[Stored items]
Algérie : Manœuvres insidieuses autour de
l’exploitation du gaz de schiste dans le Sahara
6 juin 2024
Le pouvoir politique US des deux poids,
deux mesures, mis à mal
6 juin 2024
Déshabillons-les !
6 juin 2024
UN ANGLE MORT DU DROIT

* * *

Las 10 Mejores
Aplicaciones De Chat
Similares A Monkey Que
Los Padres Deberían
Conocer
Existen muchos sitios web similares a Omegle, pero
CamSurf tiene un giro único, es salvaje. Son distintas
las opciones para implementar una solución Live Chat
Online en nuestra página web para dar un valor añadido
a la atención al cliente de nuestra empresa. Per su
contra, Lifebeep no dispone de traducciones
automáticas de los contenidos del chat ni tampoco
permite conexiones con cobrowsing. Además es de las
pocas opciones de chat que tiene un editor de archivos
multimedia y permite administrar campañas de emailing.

WORK REQUEST: The reply is a bare number, the count of lines in these entries that hold the word "deux".

ANSWER SPACE: 2